InStride Health gets $30M investment

By Catherine Robertson Souter
July 5th, 2024
(From left to right): John Voith, CEO and co-founder; Mona Potter, M.D., chief medical officer and co-founder; James McElhiney, chief technical officer and co-founder; and Kathryn Boger, Ph.D., chief clinical officer and co-founder.
(From left to right): John Voith, CEO and co-founder; Mona Potter, M.D., chief medical officer and co-founder; James McElhiney, chief technical officer and co-founder; and Kathryn Boger, Ph.D., chief clinical officer and co-founder.

One area of focus is Maine

Two years after its launch, startup pediatric mental health company, InStride Health, announced the closing of a $30 million funding round. The money, raised from healthcare investors, will be used primarily towards research and development initiatives, said co-founder Kathryn Boger, Ph.D., with a goal of ensuring that the company maintains clinical quality as it expands.

“The $30M investment in the company comes from healthcare investors who have a deep understanding of and appreciation for clinical quality in achieving a company’s mission and in producing a meaningful return on investment,” said Boger, who co-founded the company along with former McLean Hospital colleague Mona Potter, M.D., John Voith, CEO and James McElhiney, CTO.

The investment will help the company build out protocols and refine curriculum, Boger added, to keep the focus on maintaining a high level of consistency in training and delivering services.

“The $30M investment in the company comes from healthcare investors who have a deep understanding of and appreciation for clinical quality in achieving a company's mission and in producing a meaningful return on investment.” Kathryn Boger, Ph.D., co-founder, InStride Health

A company designed to deliver treatment to every child who needs it, InStride was founded by Boger and Potter to bring the model they created as part of McLean’s Anxiety Mastery Program to a wider audience.

“The clinical model was built over nearly a decade,” said Boger, “and was spun out of McLean to form InStride.” McLean supported the launch, with its senior leadership serving as advisors. Mass General Brigham, McLean’s parent company, is also an investor.

The goal for the company, in working with children, teens and young adults (ages 7-22) with anxiety and OCD, is to eventually expand to all 50 states at a time when the numbers of young people dealing with mental health issues has exploded. Currently, they provide care in eight states and employ just under 200 staff members.

“We’ve talked with so many families over the years whose children were sitting on long waitlists, waiting for care as their symptoms got worse,” said Boger. “We have also talked with families who made big sacrifices, like paying exorbitant fees and driving long distances, to secure mental health care for their children.”

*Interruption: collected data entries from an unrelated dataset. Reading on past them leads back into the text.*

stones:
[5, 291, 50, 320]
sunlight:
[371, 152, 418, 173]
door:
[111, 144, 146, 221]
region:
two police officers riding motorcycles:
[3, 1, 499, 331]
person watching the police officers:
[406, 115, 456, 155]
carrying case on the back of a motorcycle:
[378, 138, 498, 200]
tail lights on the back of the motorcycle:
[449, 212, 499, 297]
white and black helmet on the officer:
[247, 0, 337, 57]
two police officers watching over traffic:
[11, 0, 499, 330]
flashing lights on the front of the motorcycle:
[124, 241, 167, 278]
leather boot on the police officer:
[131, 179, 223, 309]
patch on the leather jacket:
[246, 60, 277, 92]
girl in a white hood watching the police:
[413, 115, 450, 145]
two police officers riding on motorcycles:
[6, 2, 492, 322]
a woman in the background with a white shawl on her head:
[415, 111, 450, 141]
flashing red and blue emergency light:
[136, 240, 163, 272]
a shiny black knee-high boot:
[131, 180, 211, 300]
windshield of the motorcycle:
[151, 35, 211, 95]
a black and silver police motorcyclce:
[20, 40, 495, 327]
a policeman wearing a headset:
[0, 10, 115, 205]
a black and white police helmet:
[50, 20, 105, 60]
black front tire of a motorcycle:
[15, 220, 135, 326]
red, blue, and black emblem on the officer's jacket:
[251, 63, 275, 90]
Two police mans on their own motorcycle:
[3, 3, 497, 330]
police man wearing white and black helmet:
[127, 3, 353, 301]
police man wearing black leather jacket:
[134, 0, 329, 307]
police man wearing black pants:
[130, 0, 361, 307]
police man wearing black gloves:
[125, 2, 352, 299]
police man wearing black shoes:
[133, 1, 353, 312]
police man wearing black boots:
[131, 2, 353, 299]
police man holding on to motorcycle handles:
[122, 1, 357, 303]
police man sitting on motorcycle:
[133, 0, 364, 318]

In many cases, she added, the situations did not improve for the children, making the costs feel even more extreme, especially when insurance would not cover it.

“When their children didn’t get relief, they feared there was something wrong with them,” said Boger. “In reality, they just were not in the right treatment. Finding treatment that is backed by research and that is accessible through insurance is almost impossible. We started InStride so we could change that.”

With a completely remote platform and working to include insurance coverage, the care is designed to be able to reach all corners and social-demographic levels of the U.S. Each client works with a three-person team of therapist, psychiatrist, and exposure coach who is available via texting in between sessions. The model is systems-based, working with the child or young adult directly but also with his school, medical team, and family.

“We work with the systems in which they operate, to create a ‘surround sound’ experience so that the child is getting similar messages across the board,” said Boger. “There is nothing more confusing than having a therapist say one thing and the family or school taking a different approach. Parenting a kid with anxiety can be counterintuitive when our instincts tell us to protect our kids. With anxiety or OCD, we want to encourage kids to sit with the stress, to take brave steps forward and to not avoid the feelings.”

So far, results have been promising, according to Boger, with demonstrable reductions for clients in areas of anxiety, depression, and functional impairment. It is an effect that spreads to parents and caregivers.

“This means that, not only are kids, teens, and young adults getting their lives back as a result of this treatment,” she said, “but the family environment is shifting in important ways to support ongoing positive change.”

The financing raised will help the company to expand treatment. One area they hope to focus on with this cycle is Maine, by expanding into new communities and partnering with local entities there.

“We very deliberately expand into new communities,” said Boger. ” Our recent investment will allow us to add to our employee base in Maine…informed by our local partners, cross-state licensure planning, and ongoing needs related to maintaining clinical quality.

Manuela Villa, Ph.D., a referring clinician from Boston Children’s Hospital has worked with the team at InStride since its inception and appreciates the model they are using.

“I have referred many patients to the InStride team because they truly go above and beyond to ensure that all aspects of patient care are addressed, and their unique approach results in excellent patient outcomes and high levels of patient satisfaction,” she said.